What you are asked to do: Please transcribe the data exactly as shown, skipping the images.

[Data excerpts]
+-------+
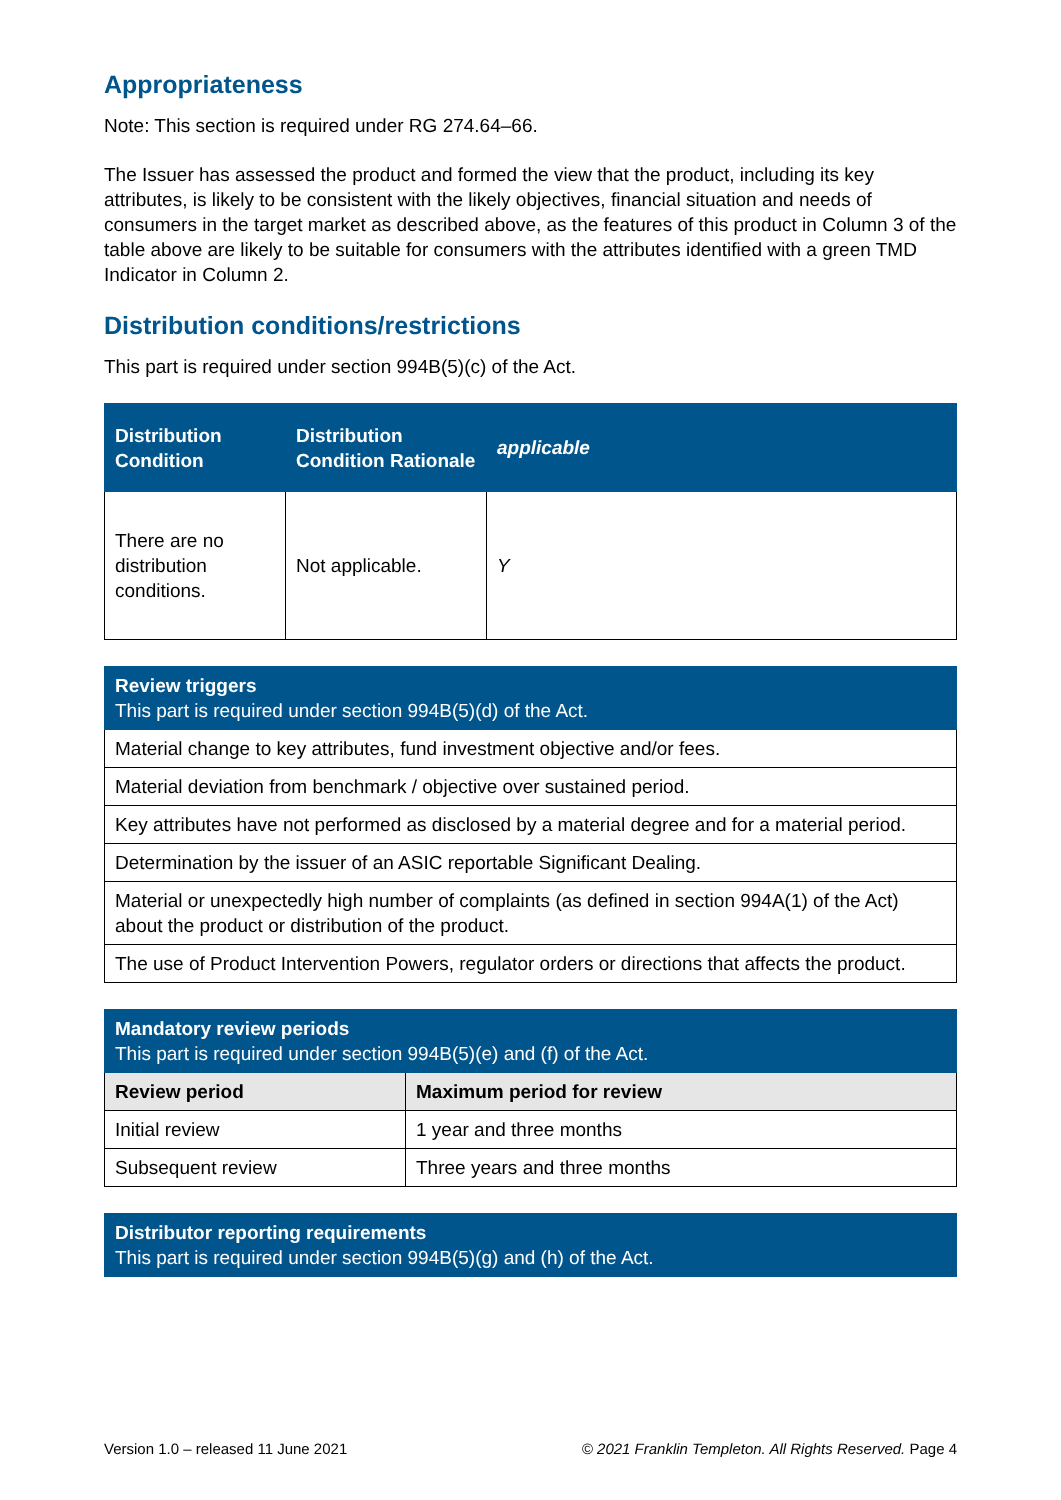Appropriateness
Note: This section is required under RG 274.64–66.
The Issuer has assessed the product and formed the view that the product, including its key attributes, is likely to be consistent with the likely objectives, financial situation and needs of consumers in the target market as described above, as the features of this product in Column 3 of the table above are likely to be suitable for consumers with the attributes identified with a green TMD Indicator in Column 2.
Distribution conditions/restrictions
This part is required under section 994B(5)(c) of the Act.
| Distribution Condition | Distribution Condition Rationale | applicable |
| --- | --- | --- |
| There are no distribution conditions. | Not applicable. | Y |
| Review triggers This part is required under section 994B(5)(d) of the Act. |
| --- |
| Material change to key attributes, fund investment objective and/or fees. |
| Material deviation from benchmark / objective over sustained period. |
| Key attributes have not performed as disclosed by a material degree and for a material period. |
| Determination by the issuer of an ASIC reportable Significant Dealing. |
| Material or unexpectedly high number of complaints (as defined in section 994A(1) of the Act) about the product or distribution of the product. |
| The use of Product Intervention Powers, regulator orders or directions that affects the product. |
| Mandatory review periods This part is required under section 994B(5)(e) and (f) of the Act. | |
| --- | --- |
| Review period | Maximum period for review |
| Initial review | 1 year and three months |
| Subsequent review | Three years and three months |
| Distributor reporting requirements This part is required under section 994B(5)(g) and (h) of the Act. |
| --- |
Version 1.0 – released 11 June 2021 © 2021 Franklin Templeton. All Rights Reserved. Page 4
+-------+
Expected answer:
Appropriateness
Note: This section is required under RG 274.64–66.
The Issuer has assessed the product and formed the view that the product, including its key attributes, is likely to be consistent with the likely objectives, financial situation and needs of consumers in the target market as described above, as the features of this product in Column 3 of the table above are likely to be suitable for consumers with the attributes identified with a green TMD Indicator in Column 2.
Distribution conditions/restrictions
This part is required under section 994B(5)(c) of the Act.
| Distribution Condition | Distribution Condition Rationale | applicable |
| --- | --- | --- |
| There are no distribution conditions. | Not applicable. | Y |
| Review triggers This part is required under section 994B(5)(d) of the Act. |
| --- |
| Material change to key attributes, fund investment objective and/or fees. |
| Material deviation from benchmark / objective over sustained period. |
| Key attributes have not performed as disclosed by a material degree and for a material period. |
| Determination by the issuer of an ASIC reportable Significant Dealing. |
| Material or unexpectedly high number of complaints (as defined in section 994A(1) of the Act) about the product or distribution of the product. |
| The use of Product Intervention Powers, regulator orders or directions that affects the product. |
| Mandatory review periods This part is required under section 994B(5)(e) and (f) of the Act. | |
| --- | --- |
| Review period | Maximum period for review |
| Initial review | 1 year and three months |
| Subsequent review | Three years and three months |
| Distributor reporting requirements This part is required under section 994B(5)(g) and (h) of the Act. |
| --- |
Version 1.0 – released 11 June 2021 © 2021 Franklin Templeton. All Rights Reserved. Page 4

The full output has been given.